Prisoner escorted by Libyan soldier

Abdullah Doma/AFP via Getty Images

Pro-Haftar soldier escorting a prisoner alleged to be a Syrian mercenary of Turkey’s intervention around Tripoli, Benghazi, Libya, May 5, 2000

The recruitment to Azerbaijan and Libya reveal the desperate pragmatism of Syrians who have been reduced to subsistence in a country ruined by war—a war whose end is nowhere in sight, and which will, in any case, be determined by outside powers that helped destroy the country. The two countries that intervened most decisively in Syria to advance their interests, Turkey and Russia, as well as those that stood by as Syria drowned in blood, place virtually no value on Syrian lives, but see them instead as pawns in their own geopolitical chess game. Syrians—former rebels, militia members, and ordinary civilians—are simply leaning into the part they’ve been assigned: as pawns. Refusing to accept this logic means they and their families go hungry.

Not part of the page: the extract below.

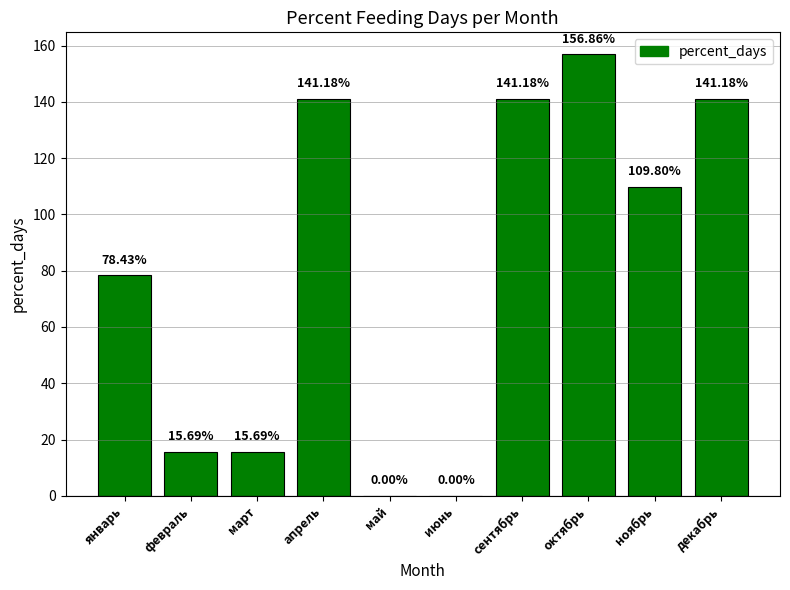

The value at июнь is 61.4. True or false?

False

This change in attitudes has occurred across communities bitterly divided by the Syrian civil war. Hussein, an Alawi activist in Tartous, whose friend, a Syrian Army veteran, recently left to fight in Libya alongside the Wagner Group, explained how views in that community, which has generally backed the Syrian regime, have shifted over the course of this year. “Initially, there was a lot of criticism of those going,” he said, because of opposition to fighting abroad to advance the interests of a foreign nation. “Now people think that the person is taking care of his family. There is nothing left here.”